The 143mm saddle that came on my bike (Stumpy) was hurting my butt, which is why I had it measured. But, other than comfort/cruiser type saddles, so far the only thing I'm finding at 155mm is Specialized. Not that that's a bad thing - I like my Speshy bike and just ordered some Speshy shoes - just wanted to explore all the options.


----------



## Yogii (Jun 5, 2008)

SMP Trek or other "cheap" model is wide, well padded and VERY comfy.......


----------



## jimbonerz28 (Nov 12, 2010)

WTB makes comfort V in 172mm width, I have the sport model and love it.

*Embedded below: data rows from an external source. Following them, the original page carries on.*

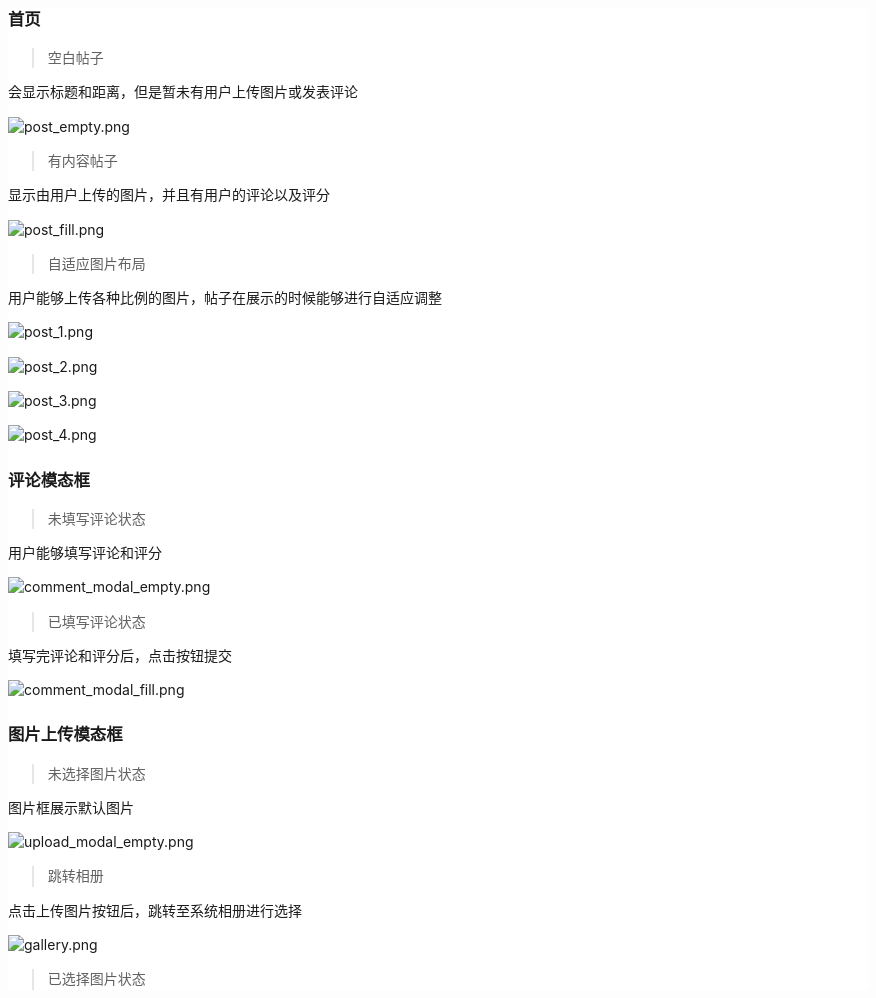 ### 首页

> 空白帖子

会显示标题和距离，但是暂未有用户上传图片或发表评论

![post_empty.png](https://prod-files-secure.s3.us-west-2.amazonaws.com/120bd56a-ca1a-44ba-bfb9-f475c03d33ed/ea171e3e-43da-4b57-8762-aa2d0bfa0a7f/post_empty.png)

> 有内容帖子

显示由用户上传的图片，并且有用户的评论以及评分

![post_fill.png](https://prod-files-secure.s3.us-west-2.amazonaws.com/120bd56a-ca1a-44ba-bfb9-f475c03d33ed/565c9594-a9d6-4a77-adc5-5c9d84b1fc95/post_fill.png)

> 自适应图片布局

用户能够上传各种比例的图片，帖子在展示的时候能够进行自适应调整

![post_1.png](https://prod-files-secure.s3.us-west-2.amazonaws.com/120bd56a-ca1a-44ba-bfb9-f475c03d33ed/f9cd927b-ae5e-4b0a-9919-36ccc0ebed32/post_1.png)

![post_2.png](https://prod-files-secure.s3.us-west-2.amazonaws.com/120bd56a-ca1a-44ba-bfb9-f475c03d33ed/5a63f0d8-d7e9-48fe-93b9-6141dc8b2af4/post_2.png)

![post_3.png](https://prod-files-secure.s3.us-west-2.amazonaws.com/120bd56a-ca1a-44ba-bfb9-f475c03d33ed/33c8e144-8852-4e8d-b0f2-6f7bac752ae8/post_3.png)

![post_4.png](https://prod-files-secure.s3.us-west-2.amazonaws.com/120bd56a-ca1a-44ba-bfb9-f475c03d33ed/d8de3883-1ae9-4e9d-afe0-e8926a6d9986/post_4.png)

### 评论模态框

> 未填写评论状态

用户能够填写评论和评分

![comment_modal_empty.png](https://prod-files-secure.s3.us-west-2.amazonaws.com/120bd56a-ca1a-44ba-bfb9-f475c03d33ed/b37c9cdd-1635-4bf6-a79d-ca7910ac6168/comment_modal_empty.png)

> 已填写评论状态

填写完评论和评分后，点击按钮提交

![comment_modal_fill.png](https://prod-files-secure.s3.us-west-2.amazonaws.com/120bd56a-ca1a-44ba-bfb9-f475c03d33ed/4aeec293-8102-4649-92d4-112609a8aeca/comment_modal_fill.png)

### 图片上传模态框

> 未选择图片状态

图片框展示默认图片

![upload_modal_empty.png](https://prod-files-secure.s3.us-west-2.amazonaws.com/120bd56a-ca1a-44ba-bfb9-f475c03d33ed/a8e018bb-e5d9-40fe-8f73-6a4a4a260f04/upload_modal_empty.png)

> 跳转相册

点击上传图片按钮后，跳转至系统相册进行选择

![gallery.png](https://prod-files-secure.s3.us-west-2.amazonaws.com/120bd56a-ca1a-44ba-bfb9-f475c03d33ed/a8ff8056-3676-4fcd-849e-733f50d02825/gallery.png)

> 已选择图片状态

http://wtb.com/products/saddles/recreation/comfortv/

I also have a spesh womens sonoma sport in 175mm and I dont like it at all.



jimbonerz28 said:


> After reading some of the post about seats here I went to LBS and had my sit bones measured. I got a 163mm measurement. LBS told me a should get seat 10mm wider than my measurement so I got WTB comfort V sport 172mm. It looks fat and is a bit heavy at 435gr but I like it.
> 
> I have the comfort V on my rockhopper HT, rode this bike many a mile on the trails with complaint and with bike shorts and some gold bond powder I can ride 2+ hrs with no discomfort.
> 
> ...


----------